Язык птиц. Тайная история Европы | страница 31
Превратив Дерьмоедку (Maschecroute) в Жрунью (Manduce), Рабле тем самым говорил: «Qui honore Manduce ne doit ecoule que sa guele». Это звучало как: «Qui (ho)nor(e)mande sene-schale coute gueule» — За прожорливость жены нормандского сенешаля (первого министра) мы платим дорого!
И, как бы в поддержку этого утверждения, он приводит меню жены сенешаля, представляющее собой список яств, который занимает в романе несколько страниц. За все это, разумеется, должны платить бедняки. Именно потому, что Рабле показал читателю оба течения в ордене гульярдов со столь неприглядной стороны, у него и возникли серьезные трудности с публикацией четвертой книги «Гаргантюа и Пантагрюэля». Но он утешился своим пантагрюэлионом, формулой стоиков, которую мы с огромным удивлением обнаруживаем в этой веселой апологии обжорства. Смысл этой формулы был в следующем: «Нет такой трудности, которая могла бы тебя обременить».
Такой была философия «сыновей Гуля», которые выводили ее принципы прямо из античности, а не из современных им форм материализма; поэтому сделав своего мессира Гастера первым министром Судьбы, или Ананке греков, они не считали его божеством.
«Они, — говорит Рабле о гастролатрах, — только и думают, как бы им дорогими и обильными жертвами ублажить своего бога Гастера, и вы можете мне поверить, что идола Элагабала, да что там — даже идола Ваала в Вавилоне при царе Валтасаре так не умилостивляли, как его. А между тем сам-то Гастер почитает себя отнюдь не за бога, а за гнусную, жалкую тварь, и как некогда царь Антигон Первый ответил некоему Гермодоту, который величал его в своих стихах богом и сыном солнца: „Мой лазанофор иного мнения“ (лазаном назывался сосуд или же горшок для испражнений), так же точно Гастер отсылал этих прихвостней к своему суду, дабы они поглядели, пораскинули умом и поразмыслили, какое такое божество находится в кишечных его извержениях».
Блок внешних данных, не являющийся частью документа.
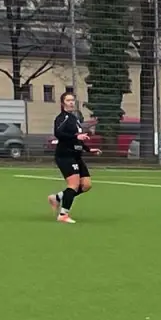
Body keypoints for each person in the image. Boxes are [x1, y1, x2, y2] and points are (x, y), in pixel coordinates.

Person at [48, 92, 97, 224]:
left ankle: (57, 197)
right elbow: (58, 133)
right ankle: (63, 215)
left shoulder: (74, 118)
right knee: (74, 185)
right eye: (68, 100)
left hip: (76, 156)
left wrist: (88, 149)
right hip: (65, 155)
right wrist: (76, 137)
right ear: (62, 103)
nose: (71, 102)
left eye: (72, 100)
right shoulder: (62, 118)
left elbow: (77, 138)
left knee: (86, 185)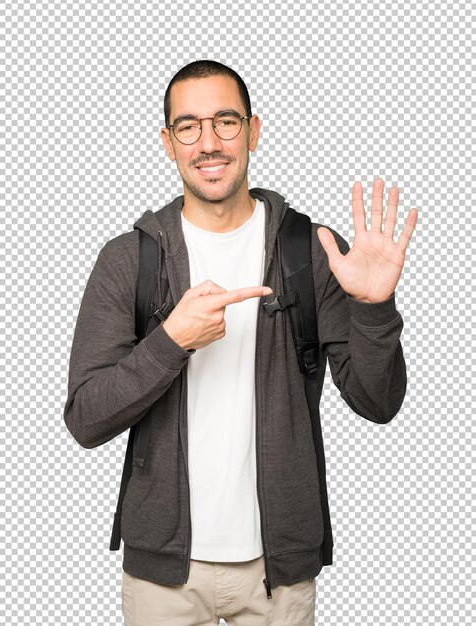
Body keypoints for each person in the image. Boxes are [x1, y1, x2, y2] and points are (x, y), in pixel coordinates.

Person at [63, 59, 418, 626]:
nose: (209, 142)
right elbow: (85, 418)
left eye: (226, 122)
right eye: (189, 126)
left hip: (280, 571)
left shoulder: (312, 251)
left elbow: (378, 404)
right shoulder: (128, 259)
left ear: (254, 131)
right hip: (163, 577)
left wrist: (373, 307)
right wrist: (171, 340)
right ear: (167, 142)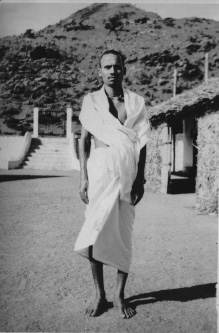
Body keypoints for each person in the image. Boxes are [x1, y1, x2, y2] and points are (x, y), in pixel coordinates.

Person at [74, 49, 150, 319]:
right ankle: (100, 295)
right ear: (99, 71)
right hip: (99, 174)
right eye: (107, 67)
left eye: (116, 66)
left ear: (124, 69)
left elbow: (141, 146)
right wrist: (83, 177)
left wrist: (140, 180)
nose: (112, 71)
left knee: (123, 235)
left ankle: (119, 295)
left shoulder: (136, 103)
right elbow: (83, 142)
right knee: (94, 231)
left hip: (127, 176)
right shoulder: (91, 101)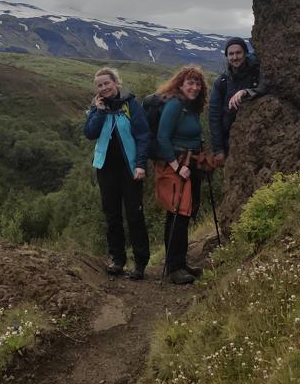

Рабле таким образом насмехался над теми, кто верил, что нет ничего выше философии гульярдов и кто стремился поставить человека превыше всего во вселенной. Сами же гульярды, между прочим, неукоснительно следовали учению Платона, который говорил абсолютно то же самое об Эросе. Все, что гульярды говорили о мессире Гастере, было, в сущности, переводом Платона на язык готики. Платон — это Парфенон со всем его благородством и со всеми более поздними добавлениями и исправлениями; Рабле — это Собор Парижской Богоматери со всей его глубиной и с сатурналиями его портала. Но кто из них прекраснее? Я не побоюсь утверждать, что Собор Парижской Богоматери, так как современное искусство стало более жизненным, компенсировав тем самым то, что утратило в ясности.